Я все к тебе собираюсь, да боюсь карантинов, ныне никак нельзя, пускаясь в дорогу, быть уверенным во времени проезда. Вместо трехдневной езды, того и гляди, что высидишь три недели в карантине; шутка!.. Ты пишешь мне о каком-то критическом разговоре, которого я еще не читал*. Если бы ты читал наши журналы, то увидел бы, что все, что называют у нас критикой, одинаково глупо и смешно. С моей стороны я отступился; возражать серьезно - невозможно, а паясничать перед публикой не намерен. Да к тому же ни критика, ни публика не достойны дельных возражений. Нынче осенью займусь литературой, а зимой зароюсь в архивы, куда вход мне дозволен царем**. Царь со мной очень милостив и любезен. Того и гляди, попаду во временщики... Прощай, душа, не ленись и будь здоров.

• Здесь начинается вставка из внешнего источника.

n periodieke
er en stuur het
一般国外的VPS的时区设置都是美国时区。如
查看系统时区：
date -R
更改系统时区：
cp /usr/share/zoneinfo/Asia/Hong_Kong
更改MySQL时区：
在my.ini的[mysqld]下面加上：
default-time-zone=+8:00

* (Речь идет об анонимной брошюре, в которой критические суждения о "Борисе Годунове" были даны в форме разговора - безграмотной болтовни помещика Петра Алексеевича с странствующим учителем Ермилом Сергеевичем.)

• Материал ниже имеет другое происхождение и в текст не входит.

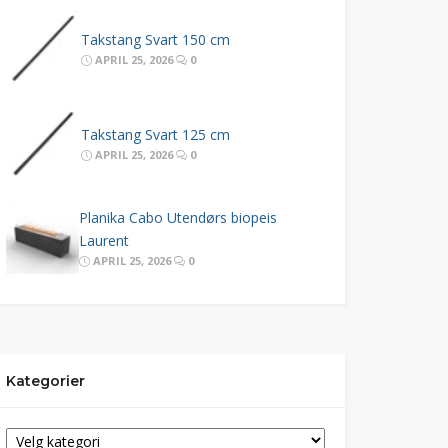
Takstang Svart 150 cm
APRIL 25, 2026
0
Takstang Svart 125 cm
APRIL 25, 2026
0
Planika Cabo Utendørs biopeis
Laurent
APRIL 25, 2026
0
Kategorier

** (Николай I разрешил Пушкину доступ в архивы для написания истории Петра I и назначил ему жалованье.)

(ПУШКИН - П. В. НАЩОКИНУ*, 21 июля 1831 а., Царское Село)

* (Павел Воинович Нащокин (1800-1854) один из ближайших московских друзей Пушкина, любитель литературы, человек образованный, яркий рассказчик; Пушкин неоднократно убеждал его взяться за писание мемуаров, даже сам начал их писать под диктовку Нащокина, но тот по безалаберности так почти и не продолжил их.)

Любезный Николай Васильевич,

Очень благодарю Вас за письмо... Поздравляю Вас с первым Вашим торжеством, с фырканьем наборщиков и изъяснениями фактора... У нас все благополучно: бунтов, наводнения и холеры нет. Жуковский расписался; я чую осень и собираюсь засесть... Будьте живы в Петербурге, что довольно, кажется, мудрено.

(ПУШКИН - Н. В. ГОГОЛЮ* 25 августа 1831 г., Царское Село)

* (Пушкин отвечает на письмо Гоголя, в котором тот рассказал о своей встрече с наборщиками типографии, набиравшими первый том "Вечеров на хуторе близ Диканьки"; фактором назывался старший исполнитель типографских работ.)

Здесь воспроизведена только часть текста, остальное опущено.